Operating System:Mac
Exact Lightroom Version (Help menu > System Info):LR Classic CC 7.01

I store my master photo files on an external SSD. Being a good little LR acolyte, INSIDE LR I made a minor change to the name (and only the name) of a folder where I store some masters.  All I did was right click the folder name, select rename, and change the name from 2011-2017 to 2011-2018. As you might assume, it's an upper level folder where I store individual years' photos.  Prior to that I had added a folder for 2018 to the 2011-2017 folder, thus the name change.  

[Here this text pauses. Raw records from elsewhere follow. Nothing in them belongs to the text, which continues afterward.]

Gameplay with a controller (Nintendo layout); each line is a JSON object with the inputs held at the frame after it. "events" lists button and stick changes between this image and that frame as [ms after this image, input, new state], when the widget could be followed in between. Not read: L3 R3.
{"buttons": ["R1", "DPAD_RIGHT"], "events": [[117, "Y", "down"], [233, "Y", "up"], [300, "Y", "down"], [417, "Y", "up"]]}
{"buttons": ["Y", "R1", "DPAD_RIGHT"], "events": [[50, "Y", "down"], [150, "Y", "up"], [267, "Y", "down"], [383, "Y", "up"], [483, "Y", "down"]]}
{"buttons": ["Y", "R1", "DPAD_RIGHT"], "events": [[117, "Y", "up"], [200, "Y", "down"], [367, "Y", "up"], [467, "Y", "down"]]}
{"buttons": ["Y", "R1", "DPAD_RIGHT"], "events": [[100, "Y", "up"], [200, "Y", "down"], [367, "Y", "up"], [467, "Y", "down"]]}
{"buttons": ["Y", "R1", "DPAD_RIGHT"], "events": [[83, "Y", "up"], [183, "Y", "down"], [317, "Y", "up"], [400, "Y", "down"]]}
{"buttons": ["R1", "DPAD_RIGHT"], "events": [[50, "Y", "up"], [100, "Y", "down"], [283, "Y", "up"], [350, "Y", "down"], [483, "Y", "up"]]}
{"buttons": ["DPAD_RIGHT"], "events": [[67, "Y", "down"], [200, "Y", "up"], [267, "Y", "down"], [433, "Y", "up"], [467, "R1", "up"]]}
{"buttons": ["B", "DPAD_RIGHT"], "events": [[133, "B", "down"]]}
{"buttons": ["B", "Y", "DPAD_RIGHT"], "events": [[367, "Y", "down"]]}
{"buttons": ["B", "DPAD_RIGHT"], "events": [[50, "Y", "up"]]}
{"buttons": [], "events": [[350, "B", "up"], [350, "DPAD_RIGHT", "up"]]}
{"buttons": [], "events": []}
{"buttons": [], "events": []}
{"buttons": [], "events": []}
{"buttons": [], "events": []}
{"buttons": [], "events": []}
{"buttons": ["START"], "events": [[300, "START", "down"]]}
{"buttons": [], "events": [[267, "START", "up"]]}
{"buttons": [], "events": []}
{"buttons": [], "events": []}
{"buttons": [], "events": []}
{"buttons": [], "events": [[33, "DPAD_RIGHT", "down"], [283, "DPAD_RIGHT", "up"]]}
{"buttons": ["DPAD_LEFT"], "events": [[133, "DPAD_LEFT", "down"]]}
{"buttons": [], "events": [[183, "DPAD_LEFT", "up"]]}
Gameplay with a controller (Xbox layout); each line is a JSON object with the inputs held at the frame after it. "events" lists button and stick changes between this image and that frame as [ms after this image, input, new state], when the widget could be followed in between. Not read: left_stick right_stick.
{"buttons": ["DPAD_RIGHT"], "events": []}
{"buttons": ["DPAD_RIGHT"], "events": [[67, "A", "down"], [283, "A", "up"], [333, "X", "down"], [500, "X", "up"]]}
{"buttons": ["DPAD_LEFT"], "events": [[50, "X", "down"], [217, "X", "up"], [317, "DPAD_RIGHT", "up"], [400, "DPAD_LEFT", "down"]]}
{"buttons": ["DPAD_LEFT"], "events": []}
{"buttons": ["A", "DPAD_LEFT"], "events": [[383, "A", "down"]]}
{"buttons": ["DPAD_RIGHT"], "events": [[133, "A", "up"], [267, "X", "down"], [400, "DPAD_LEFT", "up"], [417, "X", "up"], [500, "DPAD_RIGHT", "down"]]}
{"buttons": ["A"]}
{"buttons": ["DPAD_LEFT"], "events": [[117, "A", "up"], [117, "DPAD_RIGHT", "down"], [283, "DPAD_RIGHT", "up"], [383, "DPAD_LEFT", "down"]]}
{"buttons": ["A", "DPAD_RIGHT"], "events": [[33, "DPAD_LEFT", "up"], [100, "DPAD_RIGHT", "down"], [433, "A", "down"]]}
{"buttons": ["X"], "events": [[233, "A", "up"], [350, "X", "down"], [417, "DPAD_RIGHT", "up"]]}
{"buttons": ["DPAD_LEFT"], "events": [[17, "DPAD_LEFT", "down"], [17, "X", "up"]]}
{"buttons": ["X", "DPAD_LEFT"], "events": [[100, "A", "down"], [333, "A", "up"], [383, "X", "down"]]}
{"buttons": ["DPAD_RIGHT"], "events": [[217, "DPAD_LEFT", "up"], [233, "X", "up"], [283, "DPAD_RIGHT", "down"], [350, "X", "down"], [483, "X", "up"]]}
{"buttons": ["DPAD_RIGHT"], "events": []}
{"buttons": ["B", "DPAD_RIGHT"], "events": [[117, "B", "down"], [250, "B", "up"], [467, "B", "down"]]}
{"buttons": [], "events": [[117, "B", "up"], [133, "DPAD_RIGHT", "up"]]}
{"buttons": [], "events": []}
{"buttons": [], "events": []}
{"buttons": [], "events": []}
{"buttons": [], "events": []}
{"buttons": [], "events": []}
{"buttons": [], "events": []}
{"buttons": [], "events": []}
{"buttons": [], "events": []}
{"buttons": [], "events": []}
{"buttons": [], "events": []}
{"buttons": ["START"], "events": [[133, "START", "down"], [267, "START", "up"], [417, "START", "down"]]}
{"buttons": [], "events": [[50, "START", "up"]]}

First, the 2018 folder and its two sub folders went gray with question marks, then, when I tried to sync folders, the whole 2011-2018 folder structure when gray with question marks. Then I tried the "Find Missing Folder" routine. Still no change after I re-identified the folder in Finder. The entire 2011-2018 folder and all subfolders are greyed out with ?. 

1.  I did NOT move or rename anything at all in Finder. All of the above was done completely within LR. The name change that I did in LR is correctly reflected in Finder, so the change stuck. 

2.  All of the photos are still there in the Catalog. I am not looking just at previews. I know this because when I right click on a specific photo and "Show in Finder" it goes right to the correct master file on the external SSD.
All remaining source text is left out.